DDoS defense tools are used to quickly identify and mitigate Distributed Denial of Service attacks that target service provider networks and the many endpoints, services, and corporate networks they support. DDoS detection requires big-data security analytics augmented with machine learning and a multi-dimensional view of networks to quickly – and accurately - identify the many types of DDoS attacks plaguing today’s networks, including botnet, reflection, amplification, syn flood, and ransomware. Modern IP routers that support mass-scale, high-performance, silicon-based filtering play an important role in DDoS detection and DDoS mitigation by allowing big-data security analytics to protect all network assets and customers from DDoS attacks, not just a select few.

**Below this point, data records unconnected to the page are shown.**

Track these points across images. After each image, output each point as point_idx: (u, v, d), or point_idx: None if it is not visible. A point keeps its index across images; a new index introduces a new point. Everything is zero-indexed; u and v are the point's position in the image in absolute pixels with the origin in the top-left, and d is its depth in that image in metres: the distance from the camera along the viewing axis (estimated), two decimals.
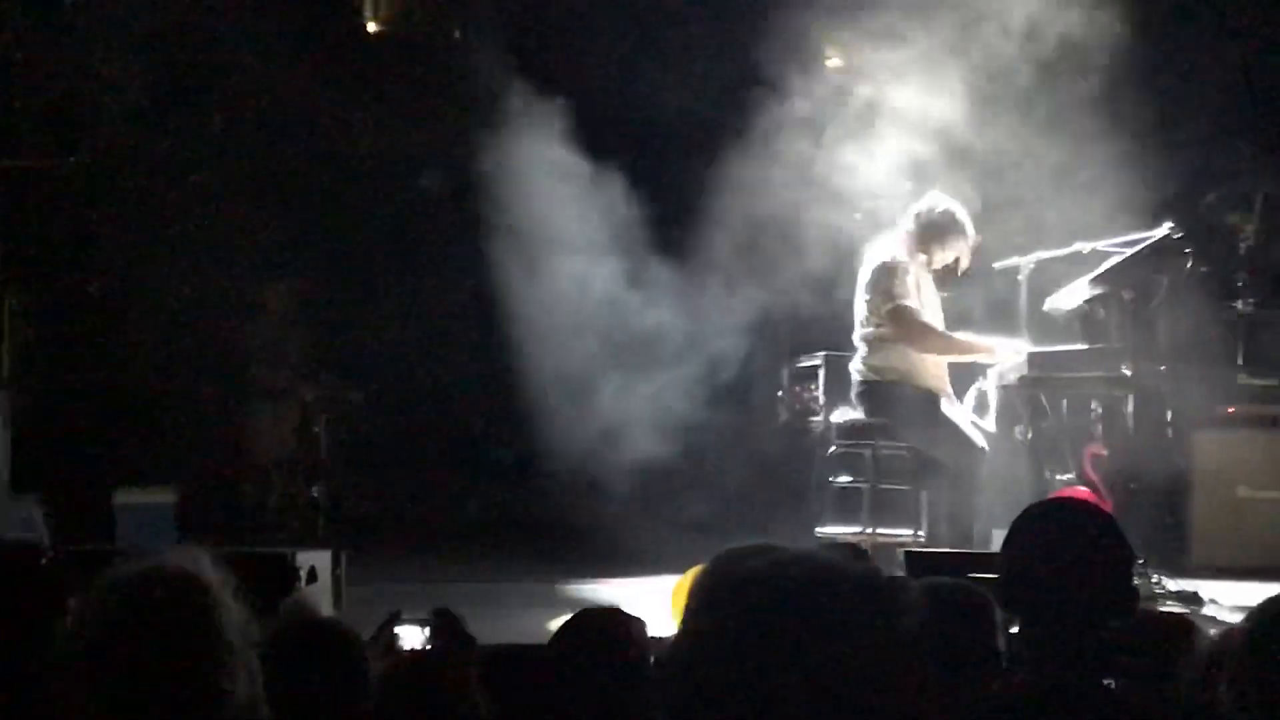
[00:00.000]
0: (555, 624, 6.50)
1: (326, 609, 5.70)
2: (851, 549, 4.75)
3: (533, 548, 10.32)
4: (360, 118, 11.74)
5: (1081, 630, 3.14)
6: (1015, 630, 3.27)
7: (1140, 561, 7.44)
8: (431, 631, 4.04)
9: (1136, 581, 7.05)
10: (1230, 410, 9.65)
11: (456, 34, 13.24)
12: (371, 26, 13.38)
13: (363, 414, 11.69)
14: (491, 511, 11.70)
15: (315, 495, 11.34)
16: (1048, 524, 3.25)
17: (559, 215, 9.29)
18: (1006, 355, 7.73)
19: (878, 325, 7.88)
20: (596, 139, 9.31)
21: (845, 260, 8.50)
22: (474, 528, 11.60)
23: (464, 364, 11.63)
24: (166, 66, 10.84)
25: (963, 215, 7.87)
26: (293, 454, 11.34)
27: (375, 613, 6.47)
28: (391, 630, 4.04)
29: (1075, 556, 3.13)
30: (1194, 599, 7.34)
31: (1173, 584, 7.47)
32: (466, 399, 11.75)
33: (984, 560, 6.29)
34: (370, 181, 11.92)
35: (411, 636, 4.09)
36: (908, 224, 7.92)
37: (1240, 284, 10.16)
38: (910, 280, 7.83)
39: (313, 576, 6.06)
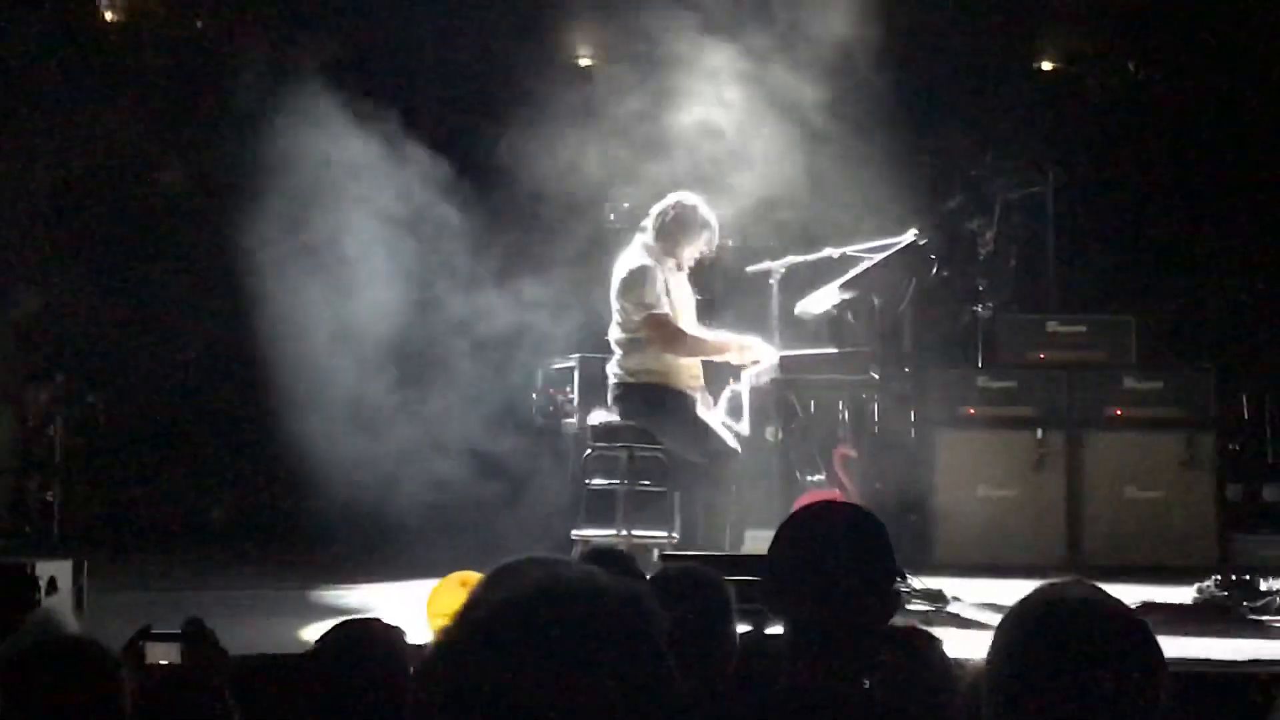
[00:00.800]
0: (307, 631, 6.42)
1: (71, 622, 5.48)
2: (620, 556, 4.71)
3: (282, 552, 10.12)
4: (96, 109, 11.34)
5: (845, 633, 3.17)
6: (780, 631, 3.27)
7: None
8: (183, 645, 3.90)
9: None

Network encryption is used to protect the integrity, authenticity and confidentiality of data being transported across networks from security breaches and man-in-the-middle attacks. Encryption capabilities are available at virtually all network layers. At the optical and microwave layers, AES-256 encryption and symmetric key distribution are used to protect against brute force attacks from universal quantum computers. IPsec gateways are heavily used in 4G/5G mobile transport by providers moving their IP backhaul links from secure private lines to open public networks. New encryption techniques focused on MPLS, Segment Routing and other transport mechanisms are being embedded in network silicon to help service providers protect all data-in-flight from an increasingly hostile threat landscape.
Firewalls are used to stop unsolicited or illegitimate traffic from entering a secure network zone by creating pinholes that allow only solicited or legitimate traffic to pass through. Firewalls keep track of Transmission Control Protocol (TCP), GPRS Tunneling Protocol (GTP), administration and maintenance (OAM), and other solicited network flows to quickly identify and block unsolicited attempts to access the control, user and management planes of network functions and applications. Best-of-breed firewalls for mobile gateways also provide DDoS protection against amplification attacks, anomaly attacks, and botnet attacks that specifically target mobile subscribers and RAN resources.
Self-defending network infrastructure
Self-defending network infrastructure allows the network to provide a more scalable and cost-effective way of protecting itself and all the services that depend on it by integrating DDoS filtering, encryption, and other security capabilities that would otherwise be provided by external stacks of security appliances. Security capabilities, and considerations are built into every layer of network infrastructure from the network silicon all the way to the net OS, to provide a zero-trust network foundation.